## Text for analysis:
+++

Independent of its anticoagulant properties, antithrombin exerts anti-inflammatory and anti-proliferative effects also. A number of studies have documented the ability of antithrombin to inhibit leukocyte rolling and adhesion.¹⁶ The ability of this molecule to inhibit leukocyte-endothelial cell interaction is at least partly due to the release of prostacyclins from endothelial cells. Oelschlager et al have shown that antithrombin produces a dose-dependent reduction in both lipopolysaccharide and tumor necrosis factor alpha activation of nFKB in cultured monocytes and endothelial cells. As a result, the synthesis of pro-inflammatory mediators such as IL-6, IL-8, and TNF is decreased, leading to an anti-inflammatory effect.

A number of studies have also shown that cleaved antithrombin has potent anti-angiogenic and anti-tumor properties. Larsson and colleagues have shown that fibroblast growth factor (FGF)- induced angiogenesis in the chick embryo and angiogenesis in mouse fibrosarcoma tumors is inhibited by treatment with latent antithrombin. There is literature to suggest that latent antithrombin may also induce apoptosis of endothelial cells by disrupting cell-matrix interactions.

Patients with antithrombin deficiency have prolonged circulation of activated coagulation factors, which increases the risk of thrombus formation at sites that fulfill Virchow's postulates (stasis, alteration of coagulability of the blood, and vessel wall damage). A 50% reduction in the level of antithrombin activity is sufficient to tilt the balance in favor of thrombosis; patients who are heterozygous for antithrombin deficiency have a variable incidence of thrombotic disease, whereas most homozygous individuals have a 100% frequency of thrombotic disease, which may be fatal at an early age.

Inherited or acquired deficiencies of antithrombin predispose affected individuals to serious venous and arterial thrombotic disease. Although it is well recognized that inherited antithrombin deficiency is a more serious disorder than inherited deficiencies of proteins C or S, there is much variability in thrombotic manifestations in patients with inherited antithrombin deficiency. A population-based case control study found a 5-fold increased risk of thrombosis when antithrombin deficiency was associated with another genetic defect that predisposes to thrombosis. This risk increased to 20-fold when antithrombin deficiency was coupled with an acquired risk factor for thrombosis.

+++

## Brief:
From the antithrombin text, extract word for word the stretch that begins at the words "Patients with antithrombin deficiency" and stops after the words "an early age.".

## Data:
+++

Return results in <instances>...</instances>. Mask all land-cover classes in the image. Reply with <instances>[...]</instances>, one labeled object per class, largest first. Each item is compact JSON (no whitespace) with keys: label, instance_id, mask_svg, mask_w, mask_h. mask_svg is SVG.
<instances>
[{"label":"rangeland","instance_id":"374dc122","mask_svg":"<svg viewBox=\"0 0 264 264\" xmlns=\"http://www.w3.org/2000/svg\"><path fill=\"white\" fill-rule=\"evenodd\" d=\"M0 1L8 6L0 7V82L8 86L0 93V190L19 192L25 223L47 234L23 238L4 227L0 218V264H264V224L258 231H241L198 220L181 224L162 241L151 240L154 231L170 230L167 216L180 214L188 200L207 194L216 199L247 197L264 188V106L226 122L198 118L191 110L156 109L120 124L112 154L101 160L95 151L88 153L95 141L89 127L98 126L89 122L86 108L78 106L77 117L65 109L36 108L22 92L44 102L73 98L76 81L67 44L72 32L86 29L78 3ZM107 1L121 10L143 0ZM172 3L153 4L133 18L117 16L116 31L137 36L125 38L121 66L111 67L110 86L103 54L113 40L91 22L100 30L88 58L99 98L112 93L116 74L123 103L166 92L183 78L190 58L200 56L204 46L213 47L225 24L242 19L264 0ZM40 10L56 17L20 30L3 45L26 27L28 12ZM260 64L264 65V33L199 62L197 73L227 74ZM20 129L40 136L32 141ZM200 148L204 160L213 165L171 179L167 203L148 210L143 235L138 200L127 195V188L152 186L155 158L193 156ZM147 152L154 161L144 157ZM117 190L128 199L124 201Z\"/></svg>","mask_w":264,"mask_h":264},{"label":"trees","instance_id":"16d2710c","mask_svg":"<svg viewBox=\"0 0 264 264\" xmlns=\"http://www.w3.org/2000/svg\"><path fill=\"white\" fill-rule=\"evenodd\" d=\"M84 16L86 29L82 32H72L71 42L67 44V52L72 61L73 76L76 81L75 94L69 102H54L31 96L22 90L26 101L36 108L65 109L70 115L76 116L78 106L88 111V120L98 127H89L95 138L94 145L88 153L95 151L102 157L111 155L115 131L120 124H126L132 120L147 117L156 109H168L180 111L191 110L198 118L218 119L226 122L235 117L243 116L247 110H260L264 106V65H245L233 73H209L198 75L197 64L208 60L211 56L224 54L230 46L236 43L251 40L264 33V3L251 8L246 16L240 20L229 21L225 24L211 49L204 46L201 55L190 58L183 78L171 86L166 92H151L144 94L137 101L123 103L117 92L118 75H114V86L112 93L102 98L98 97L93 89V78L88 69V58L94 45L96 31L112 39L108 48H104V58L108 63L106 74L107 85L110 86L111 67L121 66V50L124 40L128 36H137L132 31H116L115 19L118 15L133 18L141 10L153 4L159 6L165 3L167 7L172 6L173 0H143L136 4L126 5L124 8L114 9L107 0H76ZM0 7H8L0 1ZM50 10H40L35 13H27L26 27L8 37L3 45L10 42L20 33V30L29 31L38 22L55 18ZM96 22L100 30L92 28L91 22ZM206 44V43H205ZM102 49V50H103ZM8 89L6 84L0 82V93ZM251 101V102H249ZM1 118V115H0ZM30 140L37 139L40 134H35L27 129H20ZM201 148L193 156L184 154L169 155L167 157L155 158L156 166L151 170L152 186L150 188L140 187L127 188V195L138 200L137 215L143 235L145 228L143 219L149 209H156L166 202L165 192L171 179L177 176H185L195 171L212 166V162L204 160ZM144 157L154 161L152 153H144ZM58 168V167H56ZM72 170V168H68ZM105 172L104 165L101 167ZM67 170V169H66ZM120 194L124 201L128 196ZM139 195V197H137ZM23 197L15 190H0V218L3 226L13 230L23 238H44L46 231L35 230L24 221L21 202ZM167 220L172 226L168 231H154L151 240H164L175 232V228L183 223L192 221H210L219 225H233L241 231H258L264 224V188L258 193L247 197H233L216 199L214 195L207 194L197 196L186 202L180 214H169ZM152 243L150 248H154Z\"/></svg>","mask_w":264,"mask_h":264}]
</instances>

+++

## Solution to this task:
Patients with antithrombin deficiency have prolonged circulation of activated coagulation factors, which increases the risk of thrombus formation at sites that fulfill Virchow's postulates (stasis, alteration of coagulability of the blood, and vessel wall damage). A 50% reduction in the level of antithrombin activity is sufficient to tilt the balance in favor of thrombosis; patients who are heterozygous for antithrombin deficiency have a variable incidence of thrombotic disease, whereas most homozygous individuals have a 100% frequency of thrombotic disease, which may be fatal at an early age.